To cite some examples, if you are good at reaching out to friends or acquaintances and just checking in to see how they are doing or even making the effort to see them and spend time together, that’s a positive initiative to take and shows you care about keeping that relationship going even if it had fizzled out a bit. However, if you feel like you are constantly the one making the calls, setting up the plans, or checking in on them, and they are not doing the same to you on that 30-70 or 40-60 balance that I mentioned, then it may be best to cut back on making the initiative there. If they truly cared about you, they would seek to make plans to see you by their own initiative or they would call to check in every now and then to see how you have been doing. Again, you should not be doing that all the time and if you find that it is becoming a pattern with that person, it may be best to stop seeing them so much since it looks like more of a one-sided friendship or relationship rather than a balanced one.

Another example professionally would be if you’re looking to boost your career and would like to learn new skills, then you should take that initiative with a training or a workshop or a conference that can make you more valuable to your employer. Similarly, if you take it upon yourself at work to learn a new skill by taking courses or attending seminars or providing trainings to others, it should be recognized not only to develop your career but to also further yourself in your role with better compensation or to be promoted to a new role because of the skills / abilities you acquired. If you take the time to volunteer, to be trained, to train, and to become a better worker, your employer or company should realize that it is also not a one-way street so there should be a proper recognition of your having taken the initiative to be more valuable to the firm in question.
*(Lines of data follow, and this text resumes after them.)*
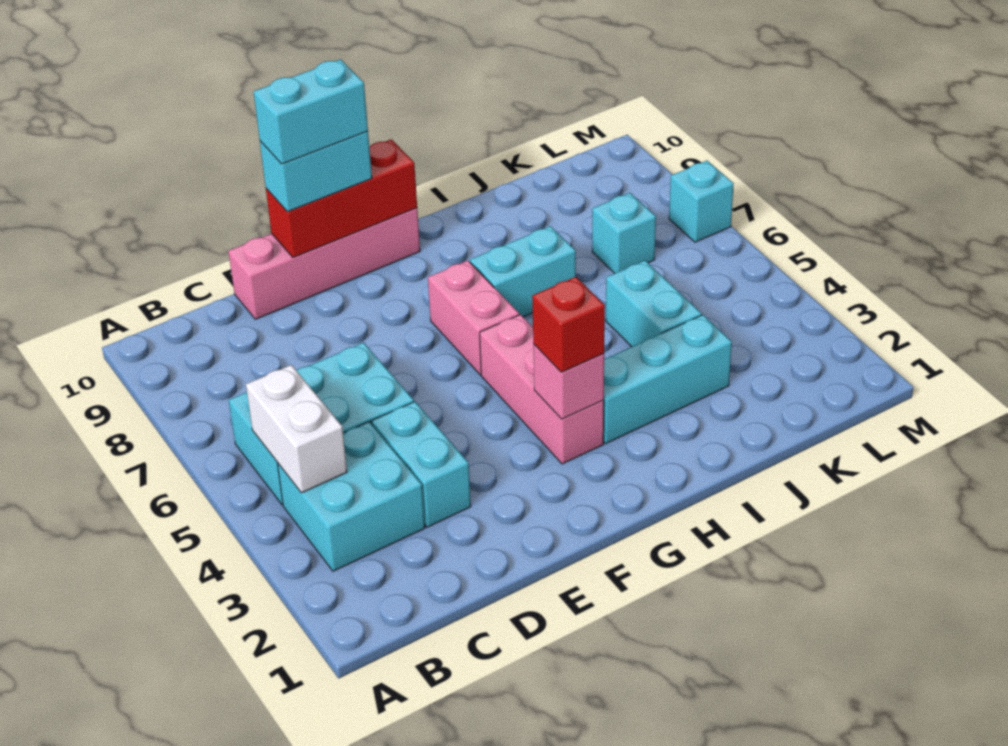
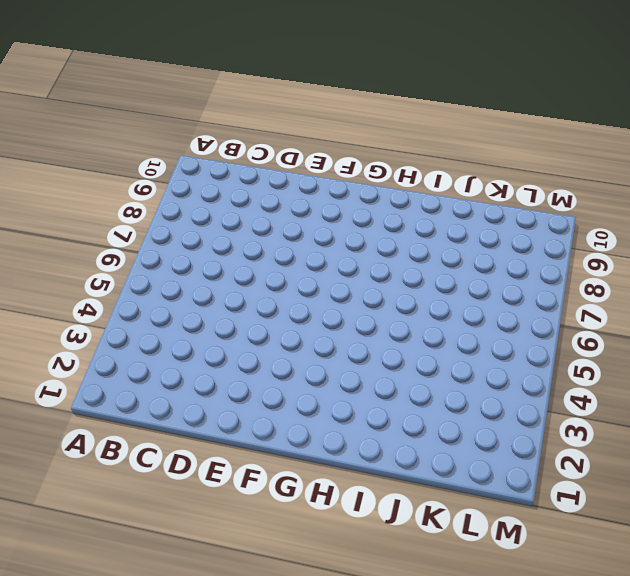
none -> cyan brick B3:C4 level 1
none -> cyan brick B5:D6 level 1
none -> cyan brick D3:D4 level 1

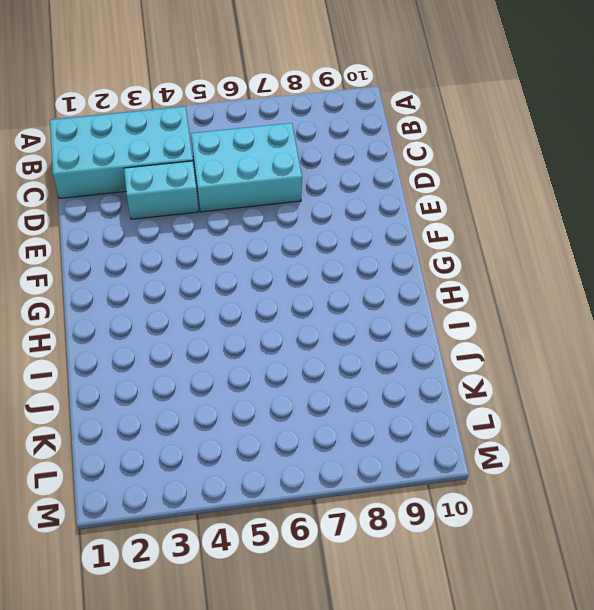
cyan brick B1:C4 level 1 -> cyan brick B3:C4 level 1
cyan brick C5:D7 level 1 -> cyan brick B5:D6 level 1
none -> pink brick D10:G10 level 1
none -> pink brick G3:G5 level 1
none -> pink brick G6:G7 level 1

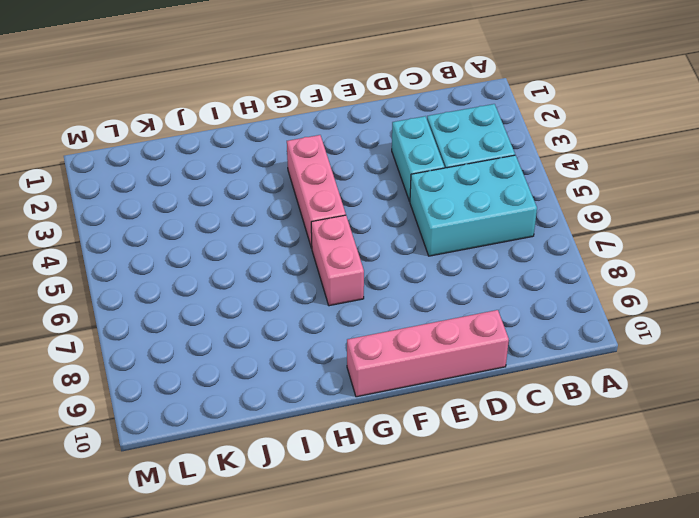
none -> cyan brick H3:J3 level 1
none -> cyan brick H7:I7 level 1
none -> cyan brick J4:J5 level 1

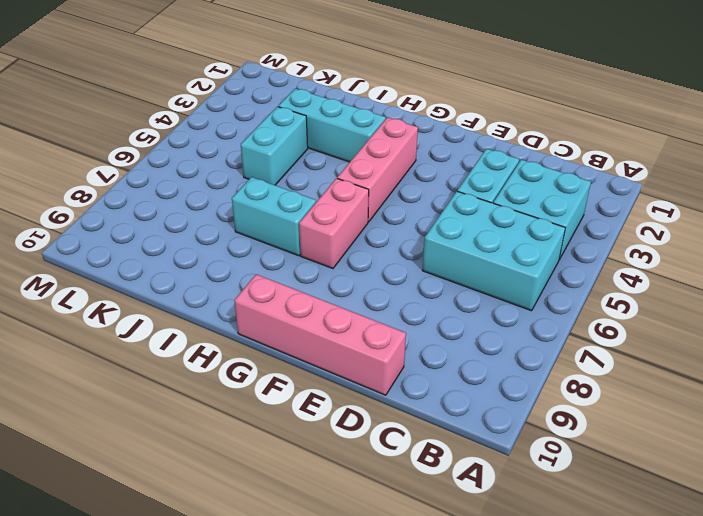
none -> cyan brick K7 level 1
none -> cyan brick M7 level 1
none -> white brick B4:B5 level 2

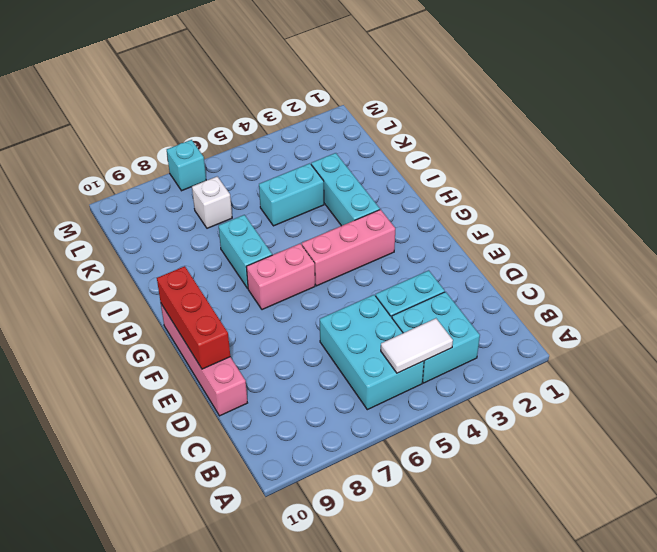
white tile B4:B5 level 2 -> white brick B4:B5 level 2
white brick K7 level 1 -> cyan brick K7 level 1
none -> pink brick G3 level 2
none -> cyan brick E10:F10 level 3
none -> red brick G3 level 3

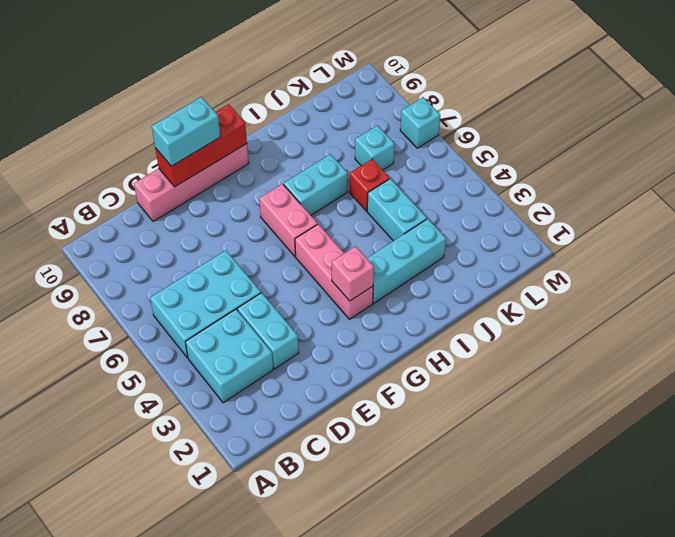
red brick J6 level 1 -> red brick G3 level 3
none -> white brick B4:B5 level 2
none -> cyan brick E10:F10 level 4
However, if you find that after multiple trainings, skills developed, or competencies improved upon, that you are not getting the desired career promotion or compensatory boost, it may be that your initiative, while recognized, is not being formally appreciated. You made the most of the opportunities given but the other party involved doesn’t seem to recognize the new value or abilities you can provide. In this kind of situation, it may be best to start looking elsewhere professionally with those new proficiencies in your work to find a firm, company, or organization who will do their best to meet you halfway or maybe 40-60 so that you know that they care about you staying with them into the future and that your presence is both valued and appreciated, which is actually shown in different ways, a promotion, a raise, or otherwise.

Personally or professionally, you should consistently be looking to take action or initiative to improve your life in either way. However, it should not give the other party free reign to not give anything back in return or to provide their own initiatives or actions for you to take part in after they start it up. If you invite your friend to a barbecue, hopefully they’ll reciprocate in the future by having you over for a birthday party. If you do a skills workshop for a week to improve your competency at work, maybe your company or firm can reward you with a promotion to apply those new skills you picked up. It’s not always 50-50 in life and you may have to do most of the work, especially at the beginning of a new job or friendship. However, if it is you who is giving 100% and them putting in 0% in return on a consistent basis without the other party realizing it, it’s a toxic kind of relationship and you should be cutting ties with that person or entity as soon as possible.